A run of records
══════════
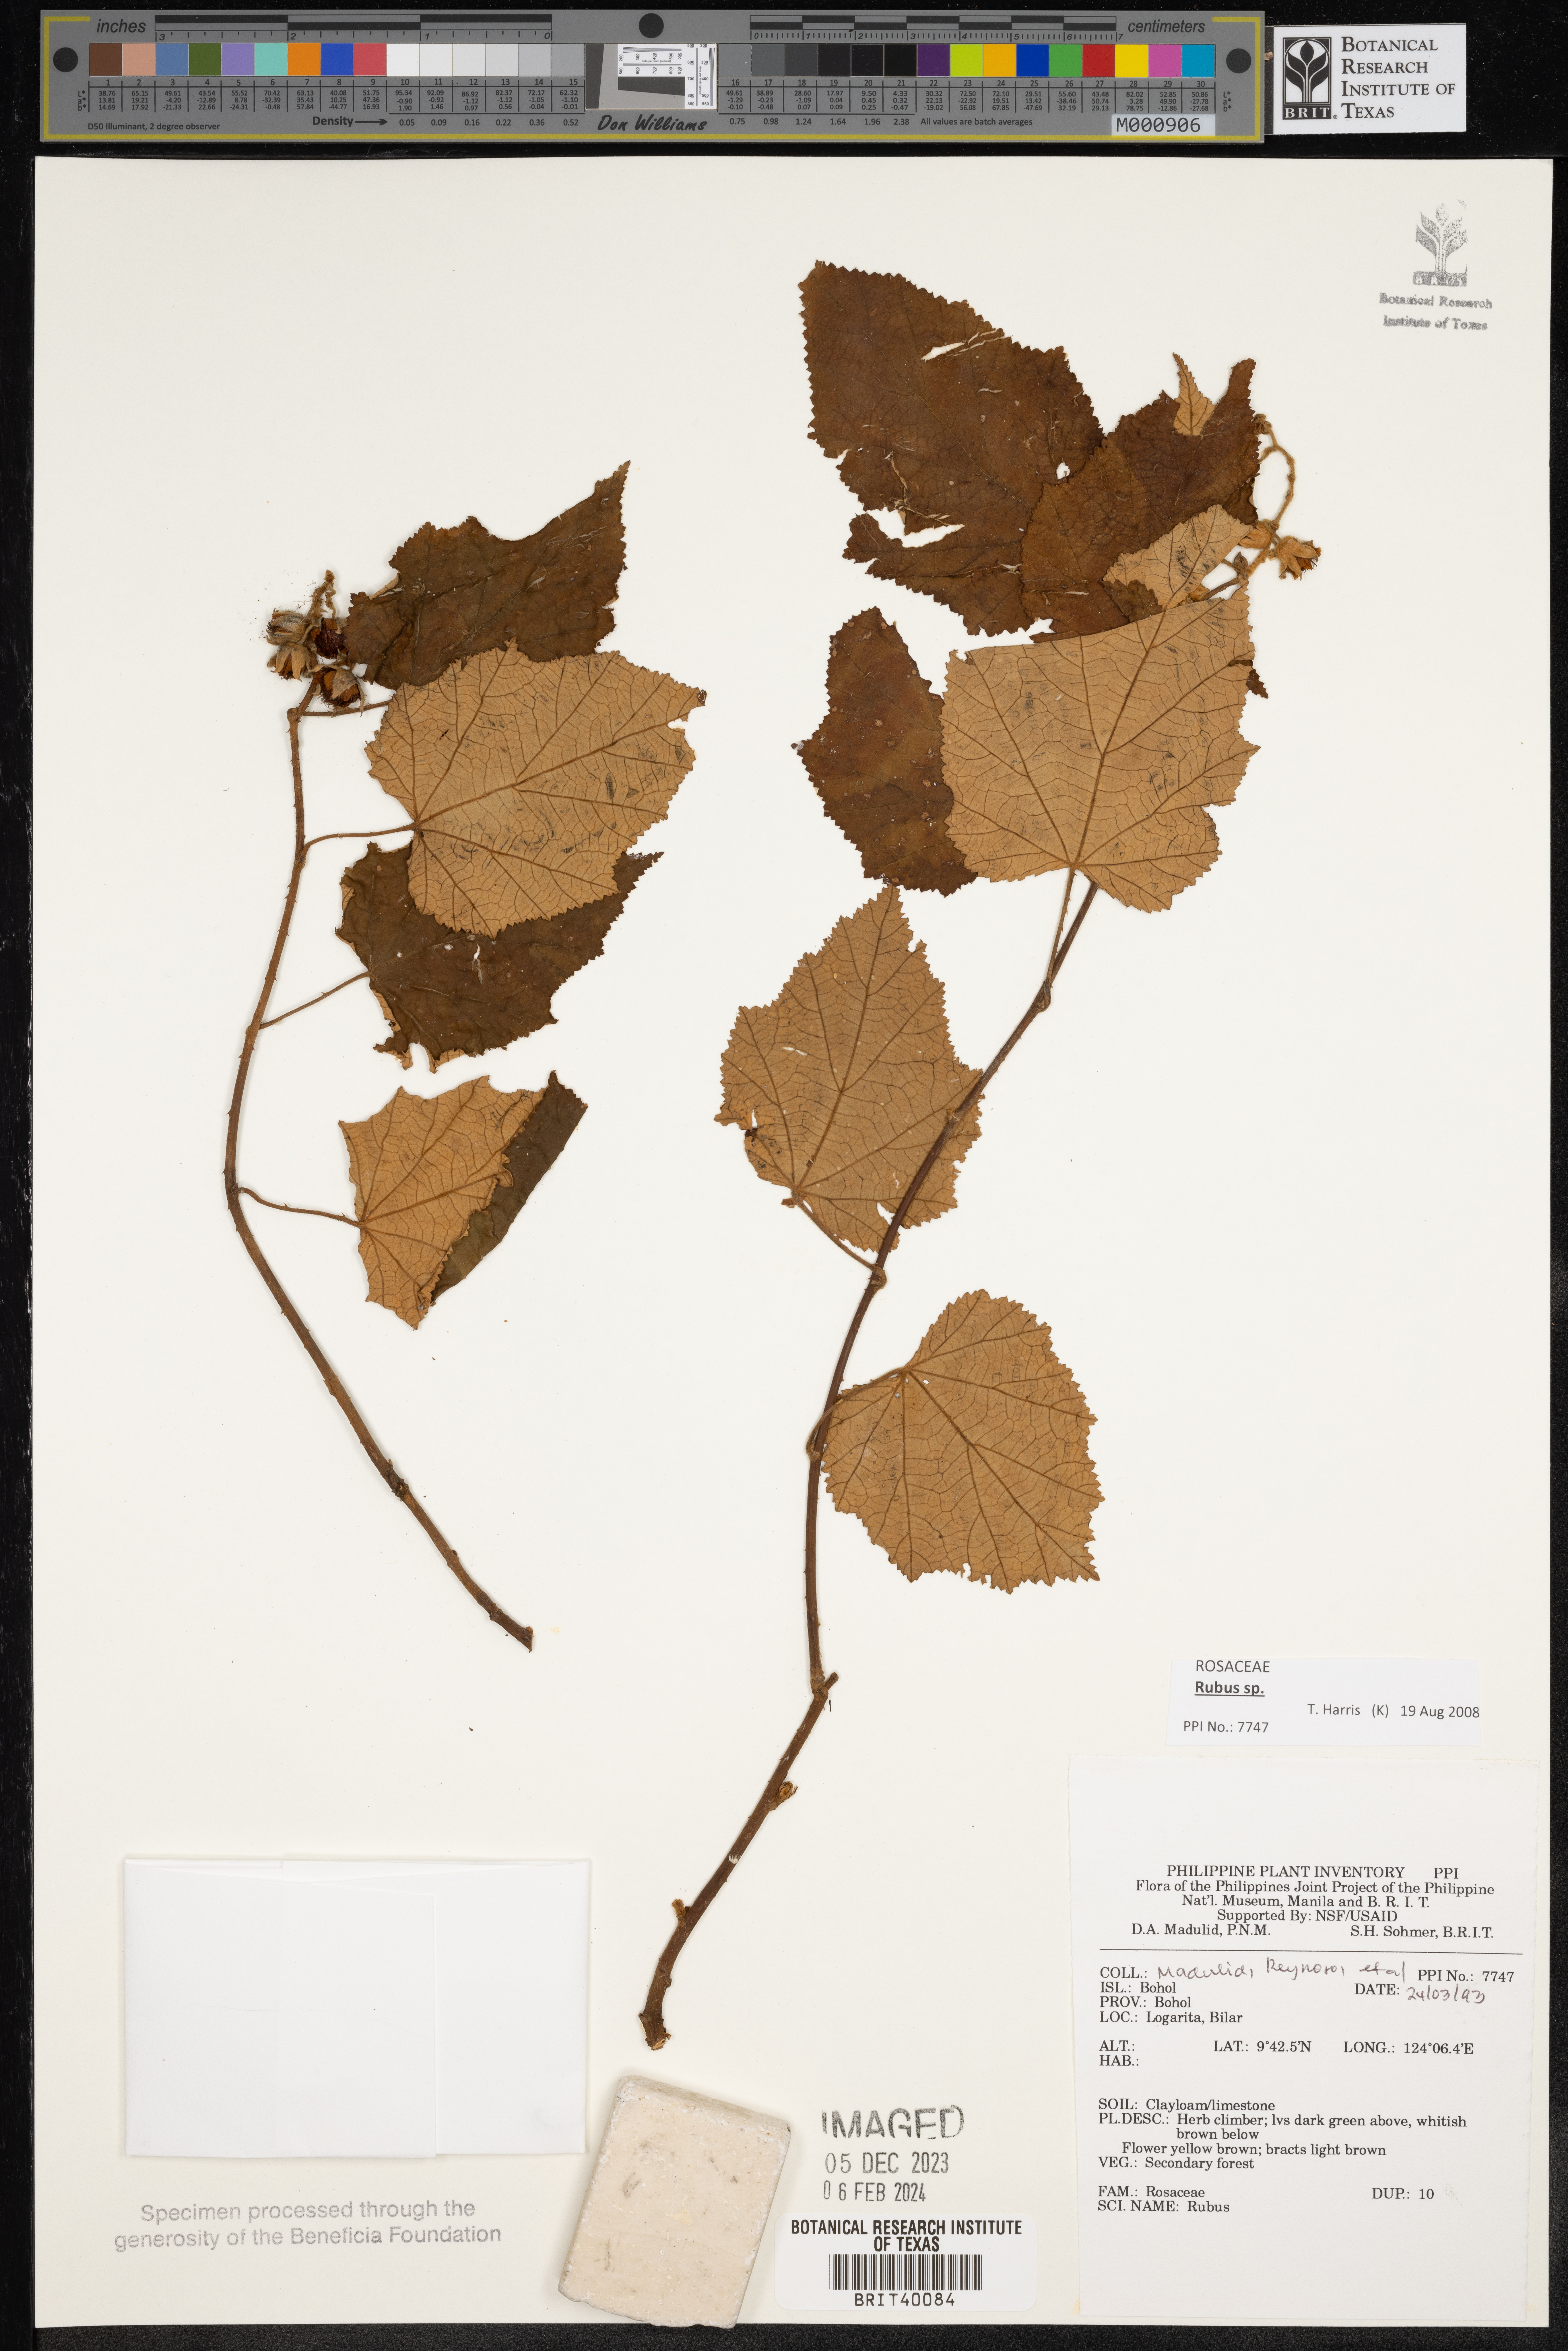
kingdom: Plantae
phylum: Tracheophyta
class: Magnoliopsida
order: Rosales
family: Rosaceae
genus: Rubus
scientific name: Rubus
══════════
Copy every line of the data above verbatim, leaving out the pictures.

kingdom: Plantae
phylum: Tracheophyta
class: Magnoliopsida
order: Rosales
family: Rosaceae
genus: Rubus
scientific name: Rubus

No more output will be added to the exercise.